» **Task details**
Extract and copy every line below that contains the string "oppositeDirection".

» **Listed entries**
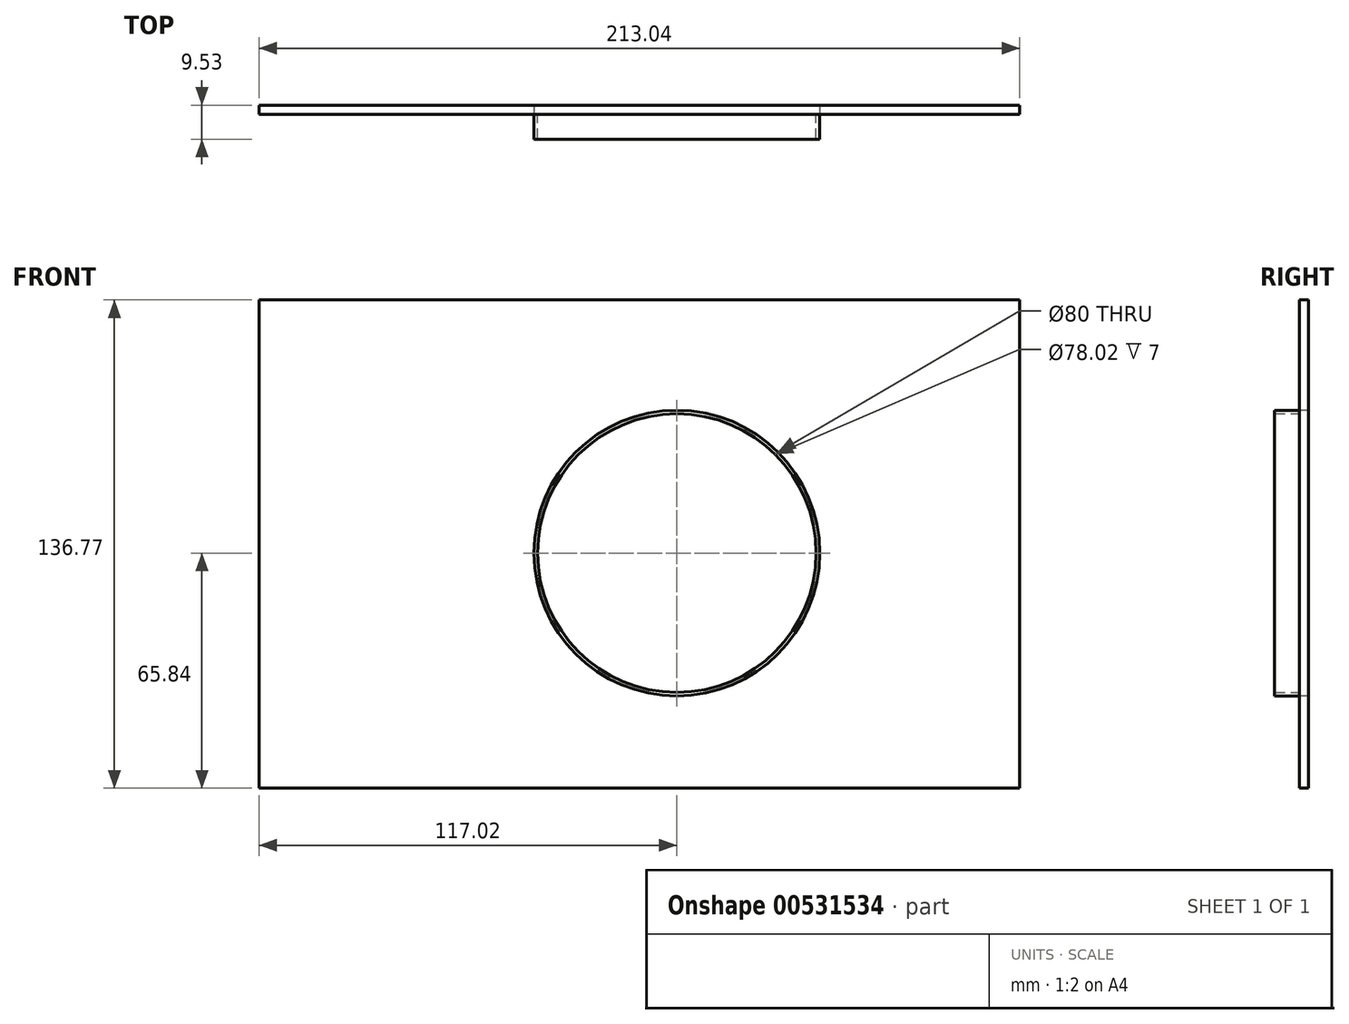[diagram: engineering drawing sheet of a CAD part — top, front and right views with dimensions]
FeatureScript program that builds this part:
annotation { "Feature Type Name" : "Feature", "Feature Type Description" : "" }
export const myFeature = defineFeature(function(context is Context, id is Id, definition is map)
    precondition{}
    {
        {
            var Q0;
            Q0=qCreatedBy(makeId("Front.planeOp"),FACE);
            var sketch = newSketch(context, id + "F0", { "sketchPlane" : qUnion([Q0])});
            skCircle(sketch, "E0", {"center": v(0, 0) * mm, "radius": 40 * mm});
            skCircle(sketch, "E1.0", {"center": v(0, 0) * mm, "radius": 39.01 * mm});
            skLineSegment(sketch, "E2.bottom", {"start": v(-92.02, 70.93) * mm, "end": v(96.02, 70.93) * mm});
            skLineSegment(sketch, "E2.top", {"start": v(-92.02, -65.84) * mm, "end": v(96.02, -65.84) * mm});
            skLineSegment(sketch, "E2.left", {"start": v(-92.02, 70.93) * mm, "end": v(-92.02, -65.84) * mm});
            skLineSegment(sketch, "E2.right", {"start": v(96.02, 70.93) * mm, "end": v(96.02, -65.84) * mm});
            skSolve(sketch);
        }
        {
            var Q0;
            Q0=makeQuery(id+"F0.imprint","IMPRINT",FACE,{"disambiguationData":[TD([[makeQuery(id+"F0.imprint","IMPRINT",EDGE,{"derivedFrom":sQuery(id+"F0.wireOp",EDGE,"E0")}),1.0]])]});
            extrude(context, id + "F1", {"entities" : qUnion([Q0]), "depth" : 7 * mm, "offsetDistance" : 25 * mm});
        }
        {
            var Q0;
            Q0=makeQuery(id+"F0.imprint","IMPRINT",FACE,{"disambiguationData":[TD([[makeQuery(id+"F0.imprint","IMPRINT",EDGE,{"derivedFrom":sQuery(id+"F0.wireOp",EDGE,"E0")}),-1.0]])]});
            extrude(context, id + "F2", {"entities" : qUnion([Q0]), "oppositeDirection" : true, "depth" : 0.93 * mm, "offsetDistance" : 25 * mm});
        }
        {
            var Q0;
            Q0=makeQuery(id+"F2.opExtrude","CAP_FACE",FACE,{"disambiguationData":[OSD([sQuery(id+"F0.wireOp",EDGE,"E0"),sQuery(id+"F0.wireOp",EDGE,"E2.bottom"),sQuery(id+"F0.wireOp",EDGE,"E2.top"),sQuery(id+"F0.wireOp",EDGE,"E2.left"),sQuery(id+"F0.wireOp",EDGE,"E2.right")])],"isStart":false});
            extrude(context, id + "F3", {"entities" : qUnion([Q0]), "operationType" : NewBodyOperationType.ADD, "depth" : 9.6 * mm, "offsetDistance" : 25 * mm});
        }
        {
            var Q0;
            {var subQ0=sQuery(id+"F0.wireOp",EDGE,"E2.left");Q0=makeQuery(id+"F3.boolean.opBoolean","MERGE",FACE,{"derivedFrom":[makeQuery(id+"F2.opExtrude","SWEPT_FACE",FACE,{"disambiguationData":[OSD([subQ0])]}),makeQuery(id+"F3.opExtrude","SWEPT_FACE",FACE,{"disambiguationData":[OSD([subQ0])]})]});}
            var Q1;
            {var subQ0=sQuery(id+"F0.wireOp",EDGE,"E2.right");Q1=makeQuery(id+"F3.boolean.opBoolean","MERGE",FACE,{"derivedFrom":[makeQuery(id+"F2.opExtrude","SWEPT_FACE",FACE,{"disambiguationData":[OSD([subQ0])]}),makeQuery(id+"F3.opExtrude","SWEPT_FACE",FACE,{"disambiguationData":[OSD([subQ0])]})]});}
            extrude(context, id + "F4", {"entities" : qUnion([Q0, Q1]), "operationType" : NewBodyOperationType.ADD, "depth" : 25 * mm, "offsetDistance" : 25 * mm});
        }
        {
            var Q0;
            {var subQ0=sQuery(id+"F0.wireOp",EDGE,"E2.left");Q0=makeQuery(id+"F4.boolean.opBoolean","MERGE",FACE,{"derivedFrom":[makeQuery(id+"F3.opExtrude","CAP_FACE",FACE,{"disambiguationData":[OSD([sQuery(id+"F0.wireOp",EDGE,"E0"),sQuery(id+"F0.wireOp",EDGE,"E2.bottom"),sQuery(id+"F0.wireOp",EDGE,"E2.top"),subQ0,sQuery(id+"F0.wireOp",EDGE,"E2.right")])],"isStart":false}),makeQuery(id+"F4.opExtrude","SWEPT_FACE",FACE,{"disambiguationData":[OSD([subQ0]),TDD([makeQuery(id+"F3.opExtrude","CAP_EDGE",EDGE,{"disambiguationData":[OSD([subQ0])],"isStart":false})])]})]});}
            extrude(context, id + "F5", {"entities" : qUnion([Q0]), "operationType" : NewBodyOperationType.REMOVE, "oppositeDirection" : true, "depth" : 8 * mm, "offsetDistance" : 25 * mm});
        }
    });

...

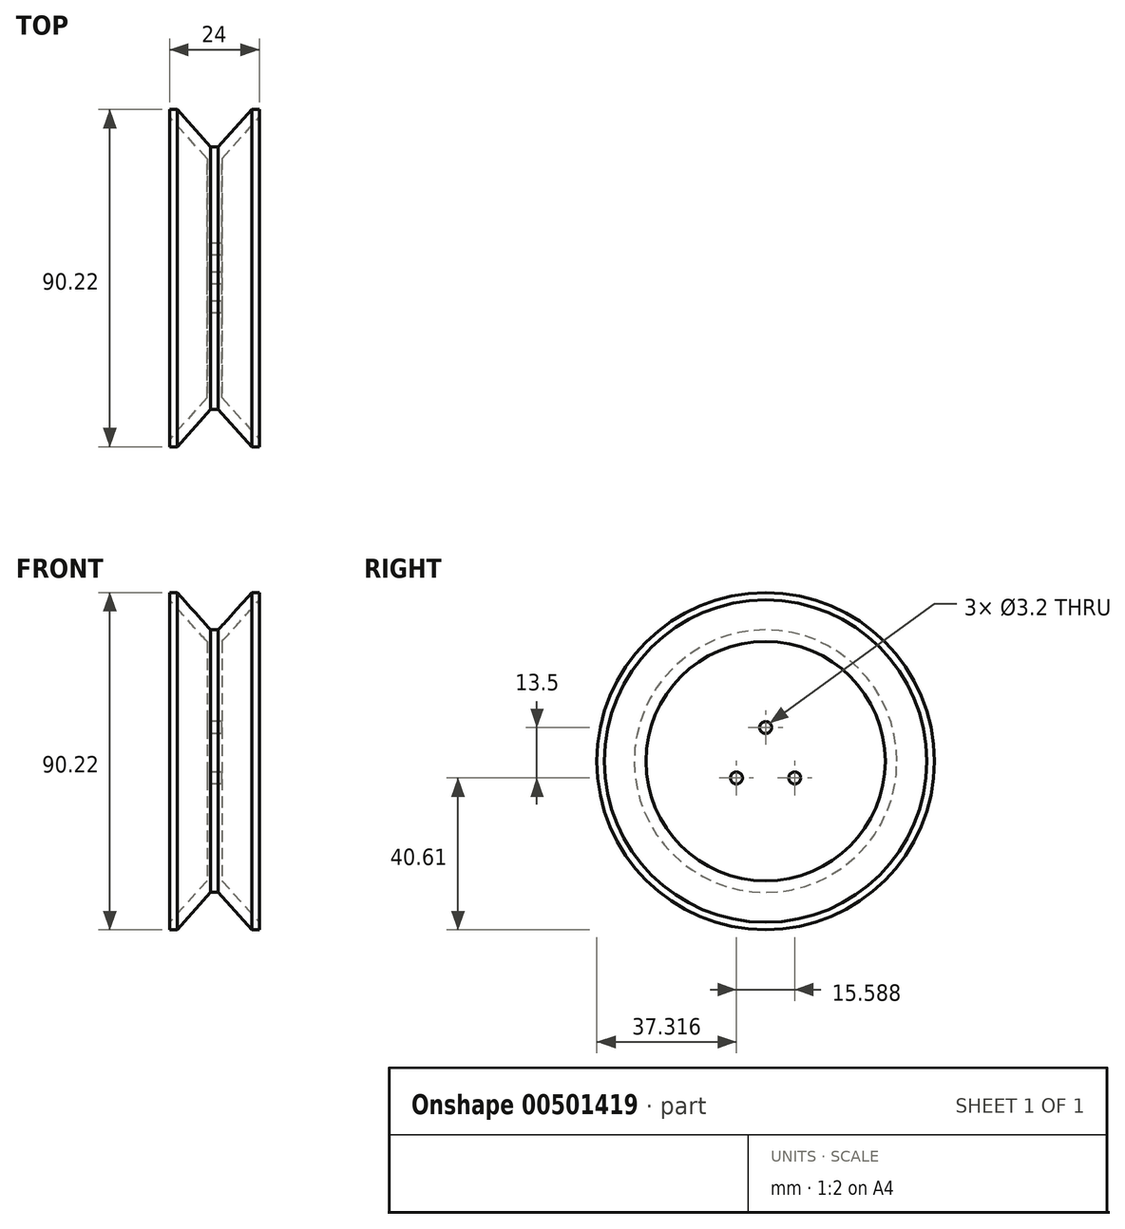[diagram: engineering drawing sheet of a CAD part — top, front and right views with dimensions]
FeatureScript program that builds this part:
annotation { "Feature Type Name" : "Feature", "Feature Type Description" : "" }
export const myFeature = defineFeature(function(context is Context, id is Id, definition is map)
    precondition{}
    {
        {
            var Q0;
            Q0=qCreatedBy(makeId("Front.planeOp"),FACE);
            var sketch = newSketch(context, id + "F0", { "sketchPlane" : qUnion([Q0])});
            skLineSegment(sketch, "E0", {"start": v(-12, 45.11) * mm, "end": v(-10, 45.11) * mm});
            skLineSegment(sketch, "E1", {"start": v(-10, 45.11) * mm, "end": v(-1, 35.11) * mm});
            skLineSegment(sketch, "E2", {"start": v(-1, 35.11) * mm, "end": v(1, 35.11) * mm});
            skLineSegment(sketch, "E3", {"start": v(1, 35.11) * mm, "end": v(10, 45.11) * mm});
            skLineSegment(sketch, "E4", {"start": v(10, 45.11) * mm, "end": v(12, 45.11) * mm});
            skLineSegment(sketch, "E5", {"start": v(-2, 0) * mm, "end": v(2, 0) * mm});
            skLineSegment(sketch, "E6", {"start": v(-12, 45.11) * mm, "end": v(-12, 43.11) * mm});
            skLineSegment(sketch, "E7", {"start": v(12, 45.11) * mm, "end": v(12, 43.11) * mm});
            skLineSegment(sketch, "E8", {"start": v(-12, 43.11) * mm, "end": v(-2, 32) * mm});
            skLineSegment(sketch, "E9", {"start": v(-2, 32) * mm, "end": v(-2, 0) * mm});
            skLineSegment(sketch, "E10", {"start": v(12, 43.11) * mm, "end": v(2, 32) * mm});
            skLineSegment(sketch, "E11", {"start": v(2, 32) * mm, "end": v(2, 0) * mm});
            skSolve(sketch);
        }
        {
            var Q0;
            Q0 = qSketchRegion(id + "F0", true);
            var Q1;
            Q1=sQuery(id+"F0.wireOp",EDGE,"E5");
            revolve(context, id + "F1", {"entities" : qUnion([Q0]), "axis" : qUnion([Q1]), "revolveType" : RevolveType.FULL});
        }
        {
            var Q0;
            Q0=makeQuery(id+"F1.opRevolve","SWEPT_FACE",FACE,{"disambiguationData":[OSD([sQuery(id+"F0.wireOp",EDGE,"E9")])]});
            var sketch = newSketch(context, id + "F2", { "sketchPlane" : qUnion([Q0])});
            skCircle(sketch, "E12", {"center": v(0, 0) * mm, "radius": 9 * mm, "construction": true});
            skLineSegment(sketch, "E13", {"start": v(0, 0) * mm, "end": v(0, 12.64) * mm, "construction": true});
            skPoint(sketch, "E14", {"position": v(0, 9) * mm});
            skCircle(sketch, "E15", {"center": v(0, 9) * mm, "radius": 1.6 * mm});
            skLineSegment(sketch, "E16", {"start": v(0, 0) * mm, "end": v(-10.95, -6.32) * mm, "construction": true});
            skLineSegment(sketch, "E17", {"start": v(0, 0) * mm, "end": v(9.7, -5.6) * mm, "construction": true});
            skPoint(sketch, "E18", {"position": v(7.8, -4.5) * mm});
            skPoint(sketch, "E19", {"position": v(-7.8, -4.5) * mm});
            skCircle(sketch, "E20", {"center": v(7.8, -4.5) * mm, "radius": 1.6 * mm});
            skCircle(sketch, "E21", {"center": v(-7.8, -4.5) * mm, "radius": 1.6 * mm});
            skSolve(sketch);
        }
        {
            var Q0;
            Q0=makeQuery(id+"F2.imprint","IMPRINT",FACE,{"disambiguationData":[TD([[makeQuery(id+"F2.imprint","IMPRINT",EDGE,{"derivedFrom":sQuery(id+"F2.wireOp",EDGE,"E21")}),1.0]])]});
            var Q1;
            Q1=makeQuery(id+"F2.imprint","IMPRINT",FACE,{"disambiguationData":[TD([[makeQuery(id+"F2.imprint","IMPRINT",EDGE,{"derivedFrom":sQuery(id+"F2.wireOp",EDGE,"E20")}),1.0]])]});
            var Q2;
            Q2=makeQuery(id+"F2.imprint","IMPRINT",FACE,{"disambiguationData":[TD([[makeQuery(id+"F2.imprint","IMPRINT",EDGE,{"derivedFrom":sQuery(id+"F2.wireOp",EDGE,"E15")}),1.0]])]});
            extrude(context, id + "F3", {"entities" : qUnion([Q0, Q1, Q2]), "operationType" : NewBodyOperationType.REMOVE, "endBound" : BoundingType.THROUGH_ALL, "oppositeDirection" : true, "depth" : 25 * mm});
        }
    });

» **Expected output**
            extrude(context, id + "F2", {"entities" : qUnion([Q0]), "oppositeDirection" : true, "depth" : 0.93 * mm, "offsetDistance" : 25 * mm});
            extrude(context, id + "F5", {"entities" : qUnion([Q0]), "operationType" : NewBodyOperationType.REMOVE, "oppositeDirection" : true, "depth" : 8 * mm, "offsetDistance" : 25 * mm});
            extrude(context, id + "F3", {"entities" : qUnion([Q0, Q1, Q2]), "operationType" : NewBodyOperationType.REMOVE, "endBound" : BoundingType.THROUGH_ALL, "oppositeDirection" : true, "depth" : 25 * mm});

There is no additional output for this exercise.